Categories Analysis, Technology

Seagate Technology (STX) Stock: Why it makes sense to buy the dip

The company expanded its portfolio by launching Lyve edge to cloud platforms; teamed up with Google Cloud to develop technology for checking drive failure

The recent financial performance of Seagate Technology plc (NASDAQ: STX), a market leader in data storage solutions, has allayed fears that conventional hard disks are losing their relevance. After a slowdown, the hard drive market is regaining ground aided by the arrival of new enterprise applications and demand growth triggered by the digital transformation. It is worth noting that hard drives continue to be the preferred storage option for cloud and and data-center, due to high capacity, cost-effectiveness, and speed.

Stock Peaks

Two months ago, shares of the Silicon Valley-based HDD maker hit a record high and traded above the $100-mark briefly, but they pulled back in the following weeks and settled at the pre-peak levels. Despite the weakness, STX looks all set to hit the fast lane soon. With market watchers predicting decent growth in the twelve-month period, it is a good idea to add the stock to investment portfolios, though the short-term prospects are not very attractive.

Read management/analysts’ comments on Seagate’s Q4 report

The company has often been criticized for its fixation on traditional HDD, unlike rival Western Digital Corp. (NASDAQ: WDC) which is shifting focus to solid state drives (SDD). Seagate is currently investing its resources in the development of higher capacity drives — which is less expensive than venturing into the SDD business — and looks to take advantage of favorable pricing. The cash savings give the company extra leeway to return capital to shareholders. In fiscal 2021, it retired more than 13% of outstanding shares.

seagate Q4 2021 earnings infographic

In Growth Mode

Seagate expanded its portfolio with the recent launch of Lyve edge to cloud platforms, and is planning to roll out four Lyve cloud metro edge locations by year-end. In a move aimed at finding an effective solution for disc damage, which is considered the main disadvantage of HDD, Seagate has teamed up with Google Cloud to develop technology that helps predict drive failures before they actually happen.
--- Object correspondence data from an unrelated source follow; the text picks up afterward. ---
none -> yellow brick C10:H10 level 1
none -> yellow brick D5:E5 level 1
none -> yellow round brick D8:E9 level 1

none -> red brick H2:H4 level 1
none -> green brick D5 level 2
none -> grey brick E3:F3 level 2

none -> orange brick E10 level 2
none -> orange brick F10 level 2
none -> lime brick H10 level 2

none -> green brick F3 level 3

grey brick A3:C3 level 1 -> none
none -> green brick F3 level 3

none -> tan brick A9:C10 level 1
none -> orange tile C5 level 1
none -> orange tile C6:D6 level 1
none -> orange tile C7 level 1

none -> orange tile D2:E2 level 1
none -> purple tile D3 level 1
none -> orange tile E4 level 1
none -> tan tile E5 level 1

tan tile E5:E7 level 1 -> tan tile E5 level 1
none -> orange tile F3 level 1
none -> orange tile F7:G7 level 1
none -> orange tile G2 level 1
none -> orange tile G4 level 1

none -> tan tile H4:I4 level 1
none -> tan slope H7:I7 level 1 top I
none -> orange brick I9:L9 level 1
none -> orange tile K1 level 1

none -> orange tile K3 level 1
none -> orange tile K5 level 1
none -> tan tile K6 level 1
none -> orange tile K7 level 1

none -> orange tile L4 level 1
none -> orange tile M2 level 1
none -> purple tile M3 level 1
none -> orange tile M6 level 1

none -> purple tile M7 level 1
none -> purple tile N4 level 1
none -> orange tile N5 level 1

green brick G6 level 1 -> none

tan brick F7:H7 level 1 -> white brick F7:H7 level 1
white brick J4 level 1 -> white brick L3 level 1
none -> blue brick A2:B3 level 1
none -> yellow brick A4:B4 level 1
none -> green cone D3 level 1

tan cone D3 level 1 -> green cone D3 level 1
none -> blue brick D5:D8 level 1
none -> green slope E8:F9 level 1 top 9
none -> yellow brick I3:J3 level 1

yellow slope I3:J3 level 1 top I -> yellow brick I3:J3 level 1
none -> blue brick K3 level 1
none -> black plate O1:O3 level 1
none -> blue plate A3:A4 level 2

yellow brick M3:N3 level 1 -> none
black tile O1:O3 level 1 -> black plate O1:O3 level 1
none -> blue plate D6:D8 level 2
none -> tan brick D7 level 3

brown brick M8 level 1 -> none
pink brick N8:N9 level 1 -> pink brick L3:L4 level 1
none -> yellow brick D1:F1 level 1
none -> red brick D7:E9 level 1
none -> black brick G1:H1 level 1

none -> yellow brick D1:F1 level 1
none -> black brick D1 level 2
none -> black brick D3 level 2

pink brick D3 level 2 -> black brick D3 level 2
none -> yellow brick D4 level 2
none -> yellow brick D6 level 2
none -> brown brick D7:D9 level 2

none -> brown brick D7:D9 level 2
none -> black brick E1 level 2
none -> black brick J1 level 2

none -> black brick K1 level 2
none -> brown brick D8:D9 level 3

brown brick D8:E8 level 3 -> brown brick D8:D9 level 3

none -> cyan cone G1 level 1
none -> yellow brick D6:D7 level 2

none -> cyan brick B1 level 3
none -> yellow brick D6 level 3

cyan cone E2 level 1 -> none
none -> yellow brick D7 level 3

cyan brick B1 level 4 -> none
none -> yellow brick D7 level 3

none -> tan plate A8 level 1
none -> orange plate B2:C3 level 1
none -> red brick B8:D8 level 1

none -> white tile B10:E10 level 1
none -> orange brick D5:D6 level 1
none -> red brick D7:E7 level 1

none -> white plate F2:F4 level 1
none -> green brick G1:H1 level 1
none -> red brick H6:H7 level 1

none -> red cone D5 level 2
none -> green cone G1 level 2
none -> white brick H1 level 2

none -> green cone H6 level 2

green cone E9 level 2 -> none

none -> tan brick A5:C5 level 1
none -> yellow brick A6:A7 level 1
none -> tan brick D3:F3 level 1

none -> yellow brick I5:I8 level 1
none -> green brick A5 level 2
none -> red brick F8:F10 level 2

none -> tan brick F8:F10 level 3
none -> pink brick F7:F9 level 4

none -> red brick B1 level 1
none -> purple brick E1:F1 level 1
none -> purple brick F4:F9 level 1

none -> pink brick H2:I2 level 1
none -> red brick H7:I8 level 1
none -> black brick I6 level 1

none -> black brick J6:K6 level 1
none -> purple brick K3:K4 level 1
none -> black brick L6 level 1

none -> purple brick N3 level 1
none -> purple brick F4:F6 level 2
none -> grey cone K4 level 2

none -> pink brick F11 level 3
While the pandemic remains a difficult reality for many parts of the world and we remain vigilant and continue to manage the business through this period, it is clear the macro level that recovery is underway in the markets that we serve. Seagate is entering this recovery period in a very strong position helped by the fact that we executed incredibly well throughout the crisis. For fiscal year ’21, we generated nearly 2% year-over-year revenue growth exceeding our expectations.

Dave Mosley, chief executive officer of Seagate Technology

Strong FY21

Seagate reported stronger-than-expected earnings for every quarter in fiscal 2021, underscoring its ability to tap into opportunities created by the pandemic. In the final three months the year, revenues crossed the $3-billion mark for the first time in six years, which translated into a 67% increase in adjusted earnings to $2 per share. The numbers also exceeded the management’s guidance and the consensus forecast of analysts. The weakness in the PC segment was more than offset by stable demand for the company’s mission-critical drives and strong sales of consumer products.

Seagate vs. Western Digital: Which is the better investment?

The recovery in the enterprise market — thanks to the reopening and return of employees to offices — and the continuing digital transformation bode well for Seagate. However, threat from new technologies that could offfer better alternatives to traditional HDDs hangs over the company.

Seagate’s shares rose a whopping 78% since last year, mostly outperforming the broad market and staying above their long-term average. Continuing its recovery from the recent dip, the stock closed Friday’s session up 3%.